When you cannot access the application code or do not want to embed the Kafka producer or a consumer in your application to achieve modularity and simple management, you should prefer a Kafka connector. If your application is persisting data in some storage system and you have access to the storage system, you should prefer to use the Kafka connector to build your data pipeline. Kafka connector should be able to cut down your development activity, which can be used and managed by non-developers.
Suppose the connector does not exist for your storage system, and you have a choice of embedding your connector in the application or developing a new connector for your application. In that case, it is recommended to prefer to create a new connector. Because the framework provides out-of-the-box features like configuration management, offset storage, parallelization, error handling, support for different data types, and standard management REST APIs.
Apache Kafka Streams
Apache Kafka client APIs, Kafka connect, and the Kafka brokers provide a reliable and highly scalable backbone infrastructure for delivering data streams amongst applications.

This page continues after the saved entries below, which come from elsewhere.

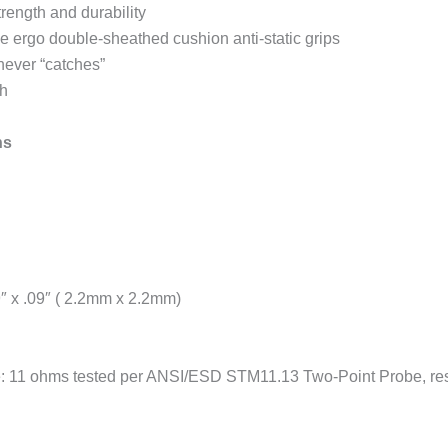
trength and durability
e ergo double-sheathed cushion anti-static grips
never “catches”
sh
ns
9″ x .09″ ( 2.2mm x 2.2mm)
 11 ohms tested per ANSI/ESD STM11.13 Two-Point Probe, resis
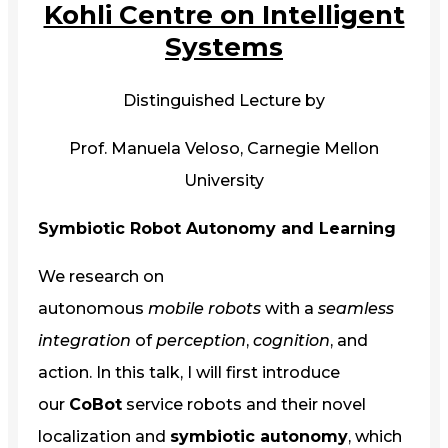
Kohli Centre on Intelligent
Systems
Distinguished Lecture by
Prof. Manuela Veloso, Carnegie Mellon
University
Symbiotic Robot Autonomy and Learning
We research on
autonomous
mobile
robots
with a
seamless
integration
of
perception
,
cognition
, and
action. In this talk, I will first introduce
our
CoBot
service robots and their novel
localization and
symbiotic autonomy
, which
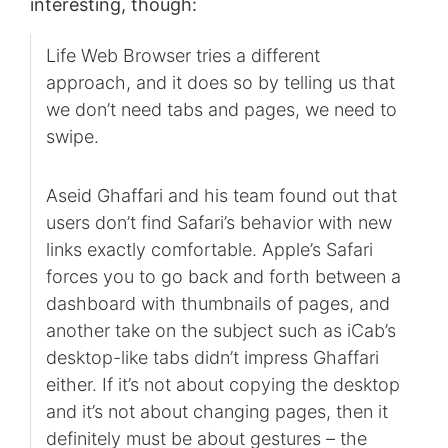
interesting, though:
Life Web Browser tries a different
approach, and it does so by telling us that
we don’t need tabs and pages, we need to
swipe.
Aseid Ghaffari and his team found out that
users don’t find Safari’s behavior with new
links exactly comfortable. Apple’s Safari
forces you to go back and forth between a
dashboard with thumbnails of pages, and
another take on the subject such as iCab’s
desktop-like tabs didn’t impress Ghaffari
either. If it’s not about copying the desktop
and it’s not about changing pages, then it
definitely must be about gestures – the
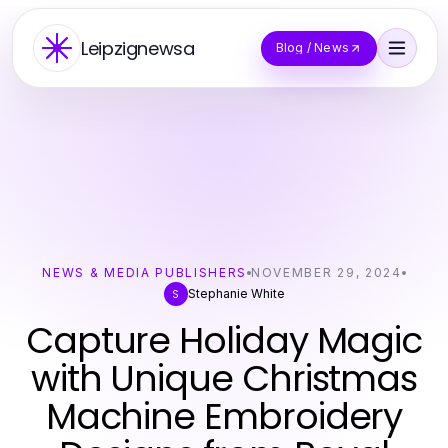
Leipzignewsa
Blog / News
NEWS & MEDIA PUBLISHERS
NOVEMBER 29, 2024
Stephanie White
S
Capture Holiday Magic
with Unique Christmas
Machine Embroidery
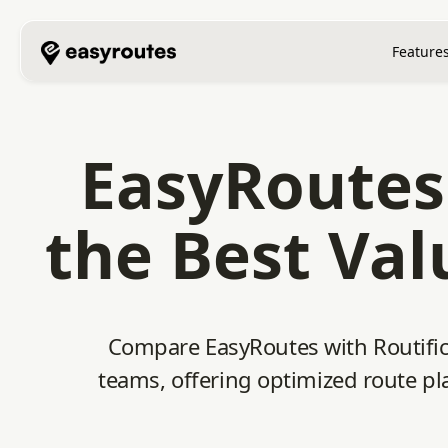
Feature
EasyRoutes 
the Best Val
Compare EasyRoutes with Routific.
teams, offering optimized route pla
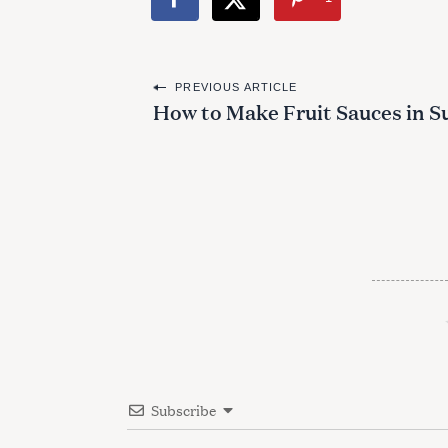
P
PREVIOUS ARTICLE
How to Make Fruit Sauces in S
o
s
t
n
a
v
i
g
a
Subscribe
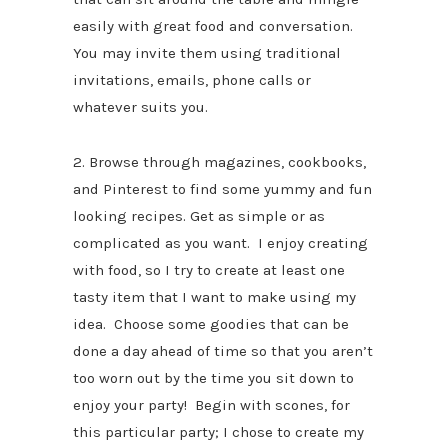
easily with great food and conversation.
You may invite them using traditional
invitations, emails, phone calls or
whatever suits you.
2. Browse through magazines, cookbooks,
and Pinterest to find some yummy and fun
looking recipes. Get as simple or as
complicated as you want. I enjoy creating
with food, so I try to create at least one
tasty item that I want to make using my
idea. Choose some goodies that can be
done a day ahead of time so that you aren’t
too worn out by the time you sit down to
enjoy your party! Begin with scones, for
this particular party; I chose to create my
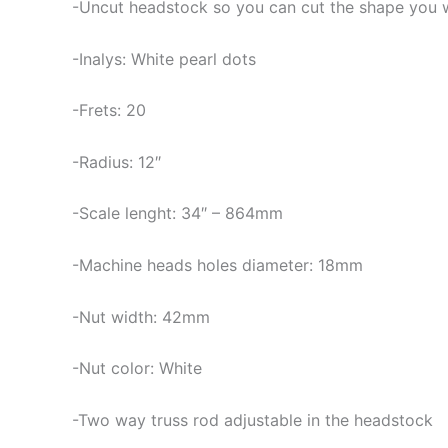
-Uncut headstock so you can cut the shape you 
-Inalys: White pearl dots
-Frets: 20
-Radius: 12″
-Scale lenght: 34″ – 864mm
-Machine heads holes diameter: 18mm
-Nut width: 42mm
-Nut color: White
-Two way truss rod adjustable in the headstock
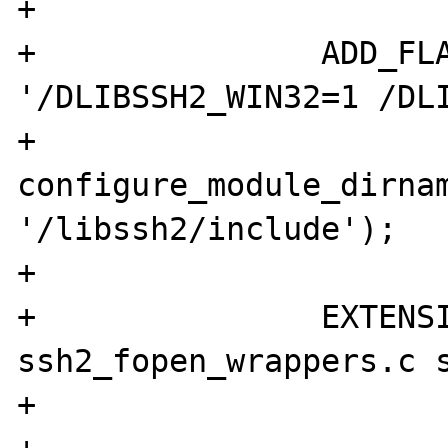
+

+		ADD_FLAG('CFLAGS_SSH2', 
'/DLIBSSH2_WIN32=1 /DLI
+				
configure_module_dirnam
'/libssh2/include');

+

+		EXTENSION("ssh2", "ssh2.c 
ssh2_fopen_wrappers.c s
+
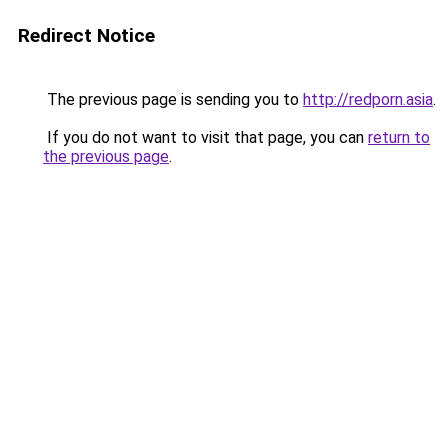
Redirect Notice
The previous page is sending you to
http://redporn.asia
.
If you do not want to visit that page, you can
return to
the previous page
.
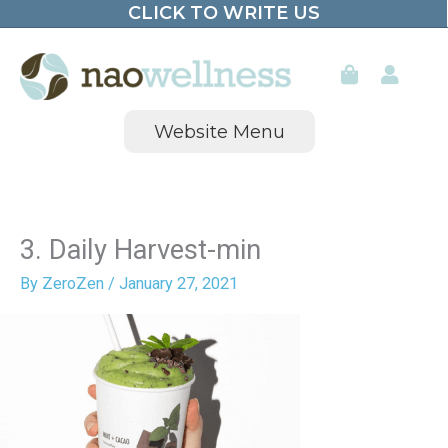
CLICK TO WRITE US
Skip
to
content
Website Menu
3. Daily Harvest-min
By
ZeroZen
/
January 27, 2021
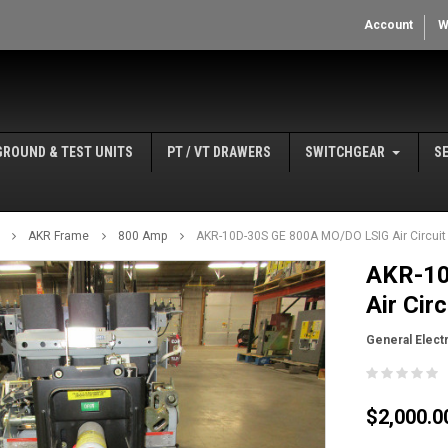
Account
W
GROUND & TEST UNITS
PT / VT DRAWERS
SWITCHGEAR
S
AKR Frame
800 Amp
AKR-10D-30S GE 800A MO/DO LSIG Air Circuit
AKR-10
Air Cir
General Electr
$2,000.0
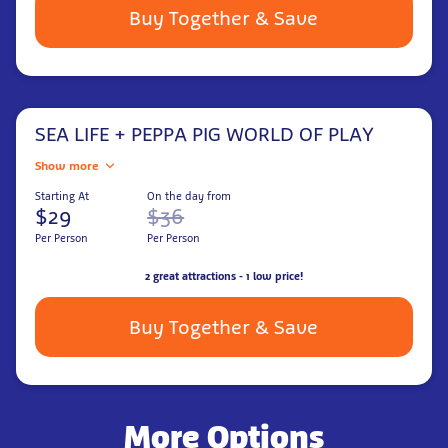
Buy Together & Save
SEA LIFE + PEPPA PIG WORLD OF PLAY
Show more
Starting At
On the day from
$29
$36
Per Person
Per Person
2 great attractions - 1 low price!
Buy Together & Save
More Options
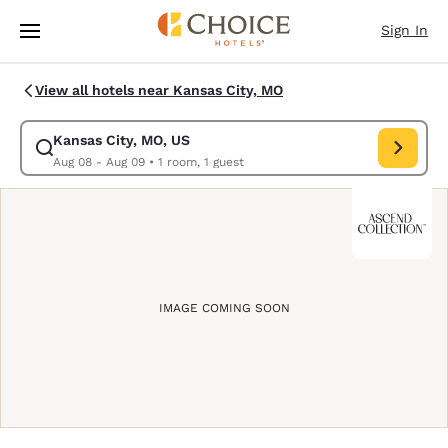
Loading complete
Skip To Main Content
Sign In
View all hotels near Kansas City, MO
Kansas City, MO, US
Modify search for Kansas City, MO, US. Check in date Aug 08, Check out
Aug 08 - Aug 09
•
1 room, 1 guest
IMAGE COMING SOON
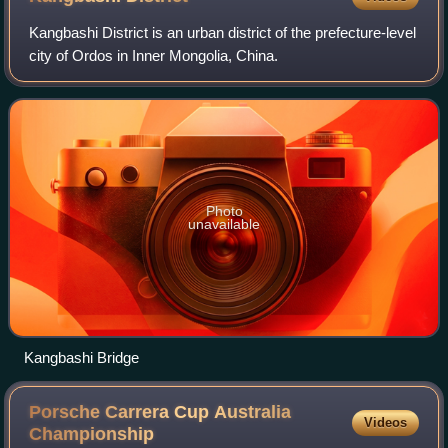
Kangbashi District is an urban district of the prefecture-level
city of Ordos in Inner Mongolia, China.
Photo
unavailable
Kangbashi Bridge
Porsche Carrera Cup Australia
Videos
Championship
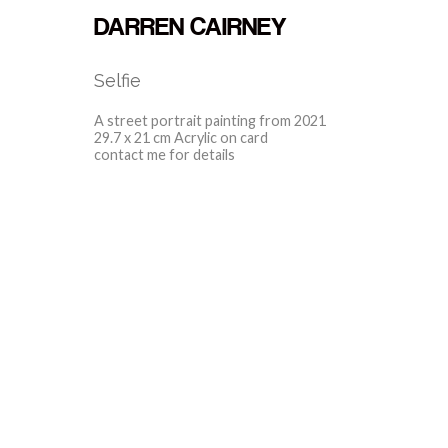
DARREN CAIRNEY
Selfie
A street portrait painting from 2021
29.7 x 21 cm Acrylic on card
contact me for details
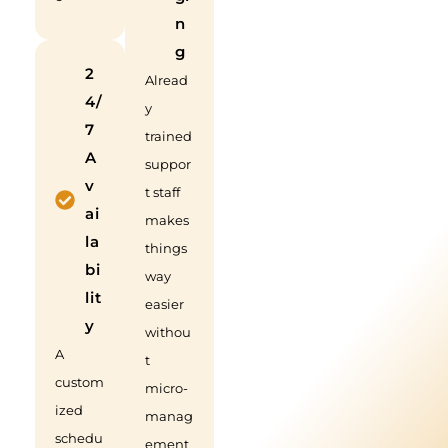
n
g
2
Alread
4/
y
7
trained
A
suppor
v
t staff
ai
makes
la
things
bi
way
lit
easier
y
withou
A
t
custom
micro-
ized
manag
schedu
ement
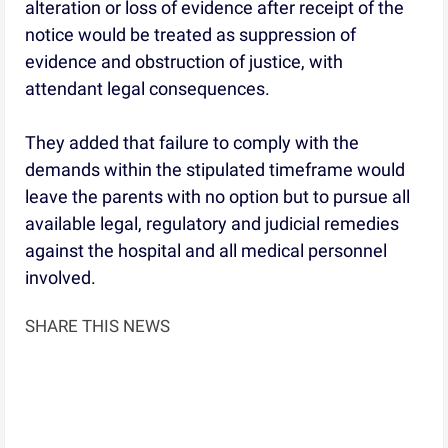
alteration or loss of evidence after receipt of the
notice would be treated as suppression of
evidence and obstruction of justice, with
attendant legal consequences.
They added that failure to comply with the
demands within the stipulated timeframe would
leave the parents with no option but to pursue all
available legal, regulatory and judicial remedies
against the hospital and all medical personnel
involved.
SHARE THIS NEWS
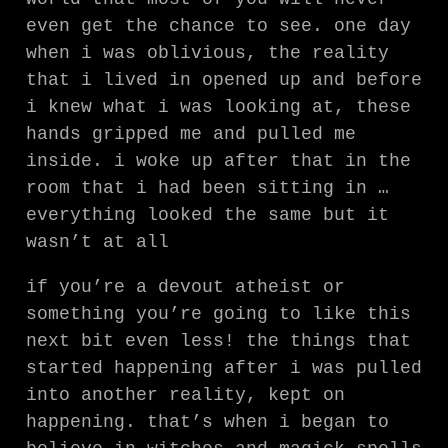
even get the chance to see. one day
when i was oblivious, the reality
that i lived in opened up and before
i knew what i was looking at, these
hands gripped me and pulled me
inside. i woke up after that in the
room that i had been sitting in …
everything looked the same but it
wasn’t at all
if you’re a devout atheist or
something you’re going to like this
next bit even less! the things that
started happening after i was pulled
into another reality, kept on
happening. that’s when i began to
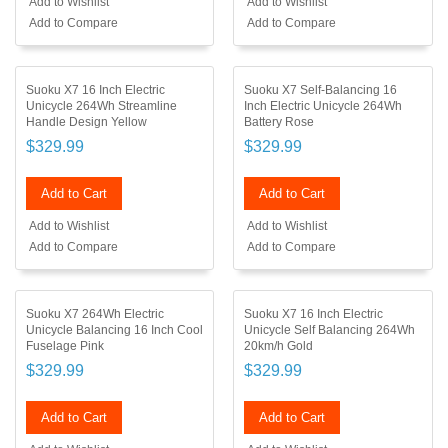
Add to Wishlist
Add to Wishlist
Add to Compare
Add to Compare
Suoku X7 16 Inch Electric
Suoku X7 Self-Balancing 16
Unicycle 264Wh Streamline
Inch Electric Unicycle 264Wh
Handle Design Yellow
Battery Rose
$329.99
$329.99
Add to Cart
Add to Cart
Add to Wishlist
Add to Wishlist
Add to Compare
Add to Compare
Suoku X7 264Wh Electric
Suoku X7 16 Inch Electric
Unicycle Balancing 16 Inch Cool
Unicycle Self Balancing 264Wh
Fuselage Pink
20km/h Gold
$329.99
$329.99
Add to Cart
Add to Cart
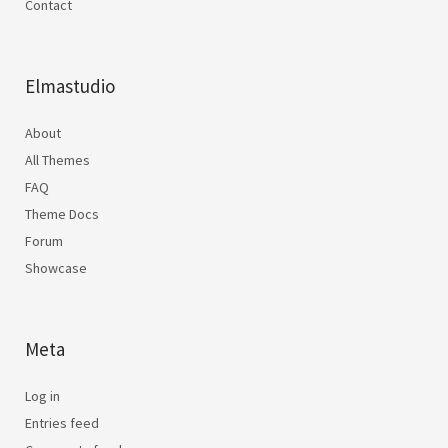
Contact
Elmastudio
About
All Themes
FAQ
Theme Docs
Forum
Showcase
Meta
Log in
Entries feed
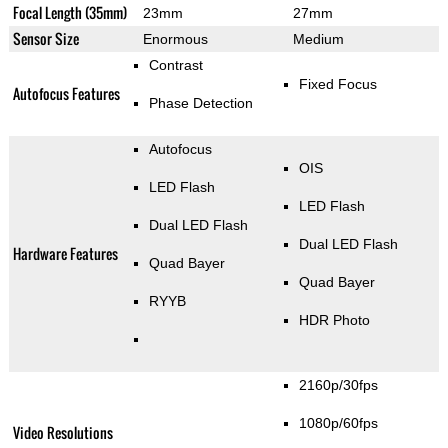
Focal Length (35mm)
23mm
27mm
Sensor Size
Enormous
Medium
Contrast
Fixed Focus
Autofocus Features
Phase Detection
Autofocus
OIS
LED Flash
LED Flash
Dual LED Flash
Dual LED Flash
Hardware Features
Quad Bayer
Quad Bayer
RYYB
HDR Photo
2160p/30fps
1080p/60fps
Video Resolutions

You can use your choice of the stream processing system to develop a real-time streaming application. Apache Spark, Apache Storm, and Apache Flink are among the most popular stream-processing frameworks. However, starting from Kafka 0.10 release, Kafka includes a powerful stream processing library called Kafka Streams. The Kafka streams library allows Kafka developers to extend their standard applications to consume, process, and produce new data streams. You can avoid the cost and overhead of maintaining an additional cluster by implementing Kafka Streams for your real-time stream processing requirements compared to other cluster-based stream processing systems like Apache spark. Apache Spark might make more sense when you have a distributed machine-learning algorithm and know that you will need the capabilities of the Spark cluster. However, the Apache Kafka stream is an excellent alternative for simple real-time applications without enough justifications for building a Spark cluster.
Kafka streams allow you to process your data in real time on a per-record basis. You do not need to group data in small batches and work on the micro-batches like other stream processing frameworks. The ability to work on each record as it arrives is critical for the millisecond response time. A typical Kafka stream application would read the data from the Kafka topic in real-time, perform necessary action on the data and possibly send it back to the Kafka broker on a different topic. You can still use Kafka Producers, Kafka Consumers, and Kafka connectors to handle the rest of your data integration needs within the same cluster. A typical implementation might use all three flavors of Apache Kafka to solve the bigger problem and create a robust application.